Hunter v. Mathis

On Petition for a Rehearing.

Downey, J.

A petition for a rehearing has been filed in this case, in which it is contended with great apparent earnestness that the fact that the appellant was a grand juror must have been specially pleaded, in order to entitle him to the protection of the law, and that if such was not the case, there was no legal evidence that he was a grand juror.

In support of the first position reference is made to sec. 66 and sec. 91 of the code. The first named section declares that defences, except the mere denial of the facts alleged by the plaintiff shall be pleaded specially; and the last named section declares that under a mere denial of any allegation no evidence shall be introduced which does not tend to negative what the party making the allegation is bound to prove.

We cannot perceive the force of the citations in support of the position for which counsel contends. The plaintiff alleges in his complaint that the defendant instituted the prosecution against him, first, maliciously; and, second, without probable cause. These two propositions, with the other necessary fact or facts, he was bound to prove under the general denial; and, according to the section of the code last quoted, the defendant might give any evidence which tended to negative either or both of them. In Ammerman v. Crosby, 26 Ind. 451, where there was no answer except a general denial, this court said: “This suit is for a malicious prosecution against the defendant, for causing such arrest and imprisonment. In order to sustain the action, it was necessary that the prosecution should have been instituted without probable cause, and also that it should have been done maliciously. The want of probable cause was not sufficient without malice, nor would malice be sufficient if there was probable cause. The jury may infer malice from the want of *360probable cause, as a matter of fact, but no such, inference arises as a matter of law. Any evidence tending to show probable cause, or rebut any inference or proof of malice, would be legitimate. Newell v. Downs, 8 Blackf. 523; Wilkinson v. Arnold, 11 Ind. 45.” Before the enactment of the code, such evidence was admissible under the general issue. 1 Chit. Plead. 491; Radde v. Ruckgaber, 3 Duer, 684; Black v. Sugg, Hardin, 556; Stone v. Stevens, 12 Conn. 219; Rost v. Harris, 12 Abbott Pr. 446; 2 Greenl. Ev., sec. 457.

» **STORED DATA**
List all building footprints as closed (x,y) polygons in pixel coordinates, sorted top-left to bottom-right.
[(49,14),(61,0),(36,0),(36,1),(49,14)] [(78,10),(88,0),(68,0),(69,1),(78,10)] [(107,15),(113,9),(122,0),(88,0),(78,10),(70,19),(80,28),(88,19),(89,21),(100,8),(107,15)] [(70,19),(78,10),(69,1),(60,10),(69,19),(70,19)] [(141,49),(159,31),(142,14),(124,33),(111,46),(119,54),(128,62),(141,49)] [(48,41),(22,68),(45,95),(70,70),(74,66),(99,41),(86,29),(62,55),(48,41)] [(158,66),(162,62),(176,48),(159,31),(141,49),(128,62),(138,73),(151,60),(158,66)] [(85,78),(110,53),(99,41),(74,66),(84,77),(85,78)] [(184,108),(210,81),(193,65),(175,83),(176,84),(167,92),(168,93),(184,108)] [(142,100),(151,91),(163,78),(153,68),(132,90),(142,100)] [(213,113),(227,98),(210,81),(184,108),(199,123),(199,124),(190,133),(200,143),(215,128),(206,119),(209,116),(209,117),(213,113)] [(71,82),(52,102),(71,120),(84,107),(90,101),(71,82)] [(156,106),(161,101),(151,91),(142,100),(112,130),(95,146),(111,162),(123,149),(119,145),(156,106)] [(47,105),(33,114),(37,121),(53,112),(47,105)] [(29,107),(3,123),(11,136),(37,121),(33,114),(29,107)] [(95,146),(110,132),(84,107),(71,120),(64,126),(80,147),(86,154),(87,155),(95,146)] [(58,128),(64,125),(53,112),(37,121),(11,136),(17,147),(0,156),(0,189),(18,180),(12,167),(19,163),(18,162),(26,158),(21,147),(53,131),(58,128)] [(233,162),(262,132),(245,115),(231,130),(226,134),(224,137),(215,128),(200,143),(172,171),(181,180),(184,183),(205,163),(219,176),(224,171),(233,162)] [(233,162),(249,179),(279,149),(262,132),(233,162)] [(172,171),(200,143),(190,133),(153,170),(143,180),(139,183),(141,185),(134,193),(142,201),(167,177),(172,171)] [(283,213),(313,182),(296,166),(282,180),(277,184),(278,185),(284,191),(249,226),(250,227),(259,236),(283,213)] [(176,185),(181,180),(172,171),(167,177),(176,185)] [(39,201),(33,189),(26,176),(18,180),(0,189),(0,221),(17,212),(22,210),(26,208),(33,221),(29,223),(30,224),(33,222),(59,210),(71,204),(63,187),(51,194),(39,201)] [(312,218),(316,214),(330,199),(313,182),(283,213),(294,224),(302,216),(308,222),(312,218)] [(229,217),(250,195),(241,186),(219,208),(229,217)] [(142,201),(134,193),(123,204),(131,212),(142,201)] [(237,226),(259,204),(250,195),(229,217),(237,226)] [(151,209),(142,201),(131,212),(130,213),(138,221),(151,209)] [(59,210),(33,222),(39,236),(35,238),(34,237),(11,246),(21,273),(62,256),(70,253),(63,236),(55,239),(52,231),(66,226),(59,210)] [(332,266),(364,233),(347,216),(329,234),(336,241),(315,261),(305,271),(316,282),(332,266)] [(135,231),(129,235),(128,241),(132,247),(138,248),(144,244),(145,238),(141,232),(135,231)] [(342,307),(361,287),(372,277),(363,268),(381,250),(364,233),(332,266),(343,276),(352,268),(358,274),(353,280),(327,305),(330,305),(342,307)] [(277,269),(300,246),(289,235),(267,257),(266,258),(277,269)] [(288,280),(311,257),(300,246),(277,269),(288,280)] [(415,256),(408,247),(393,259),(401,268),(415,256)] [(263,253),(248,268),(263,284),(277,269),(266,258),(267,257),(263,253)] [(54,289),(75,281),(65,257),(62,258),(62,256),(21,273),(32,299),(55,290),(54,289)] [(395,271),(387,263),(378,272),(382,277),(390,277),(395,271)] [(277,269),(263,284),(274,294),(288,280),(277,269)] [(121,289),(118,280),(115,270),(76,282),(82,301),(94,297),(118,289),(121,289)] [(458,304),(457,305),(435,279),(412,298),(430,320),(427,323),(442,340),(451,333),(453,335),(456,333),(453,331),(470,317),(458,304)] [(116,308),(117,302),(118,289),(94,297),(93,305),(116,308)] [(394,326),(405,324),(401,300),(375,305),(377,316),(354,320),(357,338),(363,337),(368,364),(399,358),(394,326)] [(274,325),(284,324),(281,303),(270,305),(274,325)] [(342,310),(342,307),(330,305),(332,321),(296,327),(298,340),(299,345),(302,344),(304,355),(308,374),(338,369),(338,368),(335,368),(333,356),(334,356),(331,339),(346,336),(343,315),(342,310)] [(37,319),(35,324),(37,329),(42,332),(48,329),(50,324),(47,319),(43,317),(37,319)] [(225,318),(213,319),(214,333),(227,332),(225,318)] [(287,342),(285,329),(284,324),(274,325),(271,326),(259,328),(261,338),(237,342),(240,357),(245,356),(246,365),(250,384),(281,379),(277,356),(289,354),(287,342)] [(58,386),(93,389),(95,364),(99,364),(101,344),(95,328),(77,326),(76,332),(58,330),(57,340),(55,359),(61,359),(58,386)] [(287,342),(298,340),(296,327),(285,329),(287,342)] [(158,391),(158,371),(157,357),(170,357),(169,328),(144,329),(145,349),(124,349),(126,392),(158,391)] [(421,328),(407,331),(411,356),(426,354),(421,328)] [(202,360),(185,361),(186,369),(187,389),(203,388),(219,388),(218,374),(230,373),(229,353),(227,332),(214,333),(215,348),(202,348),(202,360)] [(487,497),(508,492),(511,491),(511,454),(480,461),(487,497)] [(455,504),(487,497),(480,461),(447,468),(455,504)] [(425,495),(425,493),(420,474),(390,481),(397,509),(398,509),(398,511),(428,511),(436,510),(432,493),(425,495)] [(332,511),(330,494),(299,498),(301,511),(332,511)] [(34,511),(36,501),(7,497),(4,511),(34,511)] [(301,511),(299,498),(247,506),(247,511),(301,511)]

» **PROBLEMS AND TASKS**
1) In the Hunter v. Mathis opinion, quote everything from "A petition for" down to "a grand juror.".
2) According to the Hunter v. Mathis opinion, which section of the code says that defenses other than a mere denial must be pleaded specially?

» **TASK ANSWERS**
1)
A petition for a rehearing has been filed in this case, in which it is contended with great apparent earnestness that the fact that the appellant was a grand juror must have been specially pleaded, in order to entitle him to the protection of the law, and that if such was not the case, there was no legal evidence that he was a grand juror.

2) Section 66 of the code.